**Records for this exercise**:
:::
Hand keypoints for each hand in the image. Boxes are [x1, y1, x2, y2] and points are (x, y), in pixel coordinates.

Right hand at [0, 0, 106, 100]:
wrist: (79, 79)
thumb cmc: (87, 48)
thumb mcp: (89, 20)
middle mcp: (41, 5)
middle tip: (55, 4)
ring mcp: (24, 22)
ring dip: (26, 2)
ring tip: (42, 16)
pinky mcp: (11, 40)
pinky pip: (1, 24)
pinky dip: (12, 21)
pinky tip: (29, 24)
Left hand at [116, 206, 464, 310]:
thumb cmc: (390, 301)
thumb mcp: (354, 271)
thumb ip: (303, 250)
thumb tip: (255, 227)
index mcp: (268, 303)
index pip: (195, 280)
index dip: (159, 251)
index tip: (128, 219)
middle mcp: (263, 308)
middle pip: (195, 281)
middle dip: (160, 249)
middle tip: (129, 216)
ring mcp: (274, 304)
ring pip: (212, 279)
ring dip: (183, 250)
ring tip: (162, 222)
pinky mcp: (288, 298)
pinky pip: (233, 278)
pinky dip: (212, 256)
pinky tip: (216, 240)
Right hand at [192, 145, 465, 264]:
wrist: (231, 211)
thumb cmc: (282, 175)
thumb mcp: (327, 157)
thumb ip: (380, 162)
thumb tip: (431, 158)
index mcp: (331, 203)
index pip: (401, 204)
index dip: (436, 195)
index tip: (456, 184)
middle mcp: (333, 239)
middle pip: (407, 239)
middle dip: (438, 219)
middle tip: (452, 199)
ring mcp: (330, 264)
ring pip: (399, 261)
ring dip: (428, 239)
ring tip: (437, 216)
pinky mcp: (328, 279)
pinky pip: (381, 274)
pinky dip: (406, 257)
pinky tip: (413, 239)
:::
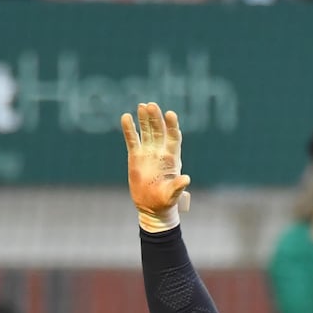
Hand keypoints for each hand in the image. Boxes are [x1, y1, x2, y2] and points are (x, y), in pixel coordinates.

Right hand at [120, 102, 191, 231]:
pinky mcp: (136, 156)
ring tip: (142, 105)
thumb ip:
:::
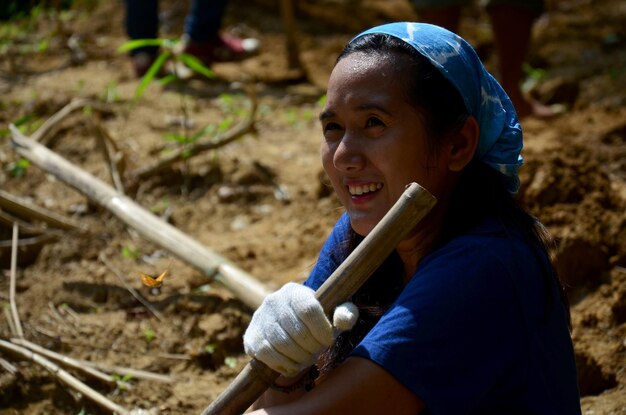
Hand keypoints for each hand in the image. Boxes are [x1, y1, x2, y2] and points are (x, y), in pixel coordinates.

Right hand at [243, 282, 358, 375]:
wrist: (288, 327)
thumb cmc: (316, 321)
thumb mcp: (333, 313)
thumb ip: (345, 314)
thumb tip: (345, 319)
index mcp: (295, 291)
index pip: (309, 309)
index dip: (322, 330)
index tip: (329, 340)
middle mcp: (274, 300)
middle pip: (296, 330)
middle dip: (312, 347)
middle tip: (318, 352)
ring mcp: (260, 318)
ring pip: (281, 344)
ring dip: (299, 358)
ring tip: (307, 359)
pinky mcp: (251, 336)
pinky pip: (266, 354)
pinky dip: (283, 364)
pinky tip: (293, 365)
:::
**Your goal**:
Could you reproduce, exactly, every line above from the line with "thumb cmc: (390, 301)" to the line with "thumb tip: (431, 158)", and no other line? Both ends count.

**Expected answer**:
thumb cmc: (390, 301)
thumb mcp: (354, 271)
thumb ip: (303, 250)
thumb tip: (255, 227)
index mcp: (268, 303)
index pip: (195, 280)
index dip: (159, 251)
index tip: (128, 219)
middle mcp: (263, 308)
middle pip: (195, 281)
middle dip: (160, 249)
middle tip: (129, 216)
ring mcp: (274, 304)
ring pip: (212, 279)
ring dip: (183, 250)
ring tip: (162, 222)
pinky mcp: (288, 298)
pinky pip: (233, 278)
pinky dip: (212, 256)
pinky tip: (216, 240)
Right hand at [192, 145, 465, 264]:
wrist: (231, 211)
thumb cmc: (282, 175)
thumb mcp: (327, 157)
thumb ip: (380, 162)
thumb tip: (431, 158)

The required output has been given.